> **Exercise**: Carry on the article about detecting early lung cancer with CT and PET scans from the point where it stops.

> **Text shown**:
=== Section Start ===
Combined use of two diagnostic imaging techniques -- the so-called CT and PET scans -- can reliably detect early lung cancer, claims a new European study.
Italian researchers from the National Cancer Institute in Milan used both CT (or computed tomography) scans and PET (or positron emission tomography) scans in their study of more than 1,000 heavy smokers. Participants had to have smoked a minimum of 26 cigarettes a day for 37 years.
The smokers, all 50 years of age or older, were given low-dose spiral CTs, with or without PET scans, for five years. Lesions up to 5 millimeters were deemed nonsuspicious, and low-dose spiral CT was repeated after 12 months.
By the second year of assessment, 22 participants had been diagnosed with lung cancer. The researchers also detected 440 lung lesions in 298 people, 95 of whom were recalled for high-resolution contrast CT scans.
=== Section End ===
Bounding boxes with keypoints:
=== Section Start ===
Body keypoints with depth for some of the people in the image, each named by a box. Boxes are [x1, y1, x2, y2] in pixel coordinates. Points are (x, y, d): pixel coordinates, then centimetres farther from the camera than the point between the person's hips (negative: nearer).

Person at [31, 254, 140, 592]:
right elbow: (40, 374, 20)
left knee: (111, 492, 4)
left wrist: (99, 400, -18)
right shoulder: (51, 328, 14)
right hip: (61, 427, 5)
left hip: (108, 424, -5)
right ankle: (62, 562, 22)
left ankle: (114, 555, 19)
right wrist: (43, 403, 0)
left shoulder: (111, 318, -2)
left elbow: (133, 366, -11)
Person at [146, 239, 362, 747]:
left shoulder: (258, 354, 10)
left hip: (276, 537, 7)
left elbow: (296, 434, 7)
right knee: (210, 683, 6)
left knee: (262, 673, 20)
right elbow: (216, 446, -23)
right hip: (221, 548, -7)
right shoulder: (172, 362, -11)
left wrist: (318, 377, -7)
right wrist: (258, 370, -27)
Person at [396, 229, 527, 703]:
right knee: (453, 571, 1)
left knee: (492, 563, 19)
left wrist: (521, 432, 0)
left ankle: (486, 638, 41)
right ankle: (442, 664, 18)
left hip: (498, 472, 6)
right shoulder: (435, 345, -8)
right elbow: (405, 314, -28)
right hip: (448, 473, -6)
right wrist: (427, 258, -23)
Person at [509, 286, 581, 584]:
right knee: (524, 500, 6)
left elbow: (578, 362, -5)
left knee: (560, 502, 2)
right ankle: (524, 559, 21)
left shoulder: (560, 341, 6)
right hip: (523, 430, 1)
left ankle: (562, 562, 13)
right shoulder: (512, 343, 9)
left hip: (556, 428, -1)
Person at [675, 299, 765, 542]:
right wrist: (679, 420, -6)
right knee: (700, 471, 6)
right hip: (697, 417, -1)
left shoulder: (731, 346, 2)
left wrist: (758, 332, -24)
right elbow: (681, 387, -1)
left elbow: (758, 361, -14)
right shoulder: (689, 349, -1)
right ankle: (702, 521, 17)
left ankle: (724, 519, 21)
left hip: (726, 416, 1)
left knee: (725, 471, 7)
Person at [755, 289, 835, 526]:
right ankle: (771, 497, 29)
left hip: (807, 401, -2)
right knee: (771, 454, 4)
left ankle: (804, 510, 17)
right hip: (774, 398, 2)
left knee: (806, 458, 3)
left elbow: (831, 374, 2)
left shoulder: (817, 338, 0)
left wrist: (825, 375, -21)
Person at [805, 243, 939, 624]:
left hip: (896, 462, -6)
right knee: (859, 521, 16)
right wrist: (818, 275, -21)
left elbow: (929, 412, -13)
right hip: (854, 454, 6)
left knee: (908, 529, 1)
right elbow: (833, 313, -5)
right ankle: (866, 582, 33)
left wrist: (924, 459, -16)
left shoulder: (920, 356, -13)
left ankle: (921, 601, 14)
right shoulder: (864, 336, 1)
=== Section End ===
> **Result**:
PET scans were positive in 18 of 20 identified cancer cases, and removal of malignant tissue was successful in 95 percent of the lung cancers, according to results, which are published in the Aug. 23 issue of The Lancet.
"We have shown that low-dose spiral CT combined with selective use of PET can effectively detect early lung cancer," researcher Ugo Pastorino says in a news release. "A more conservative approach to very small CT-detected nodules is justified, and lesions up to 5 millimeters can be followed up at 12 months without any major risks of progression."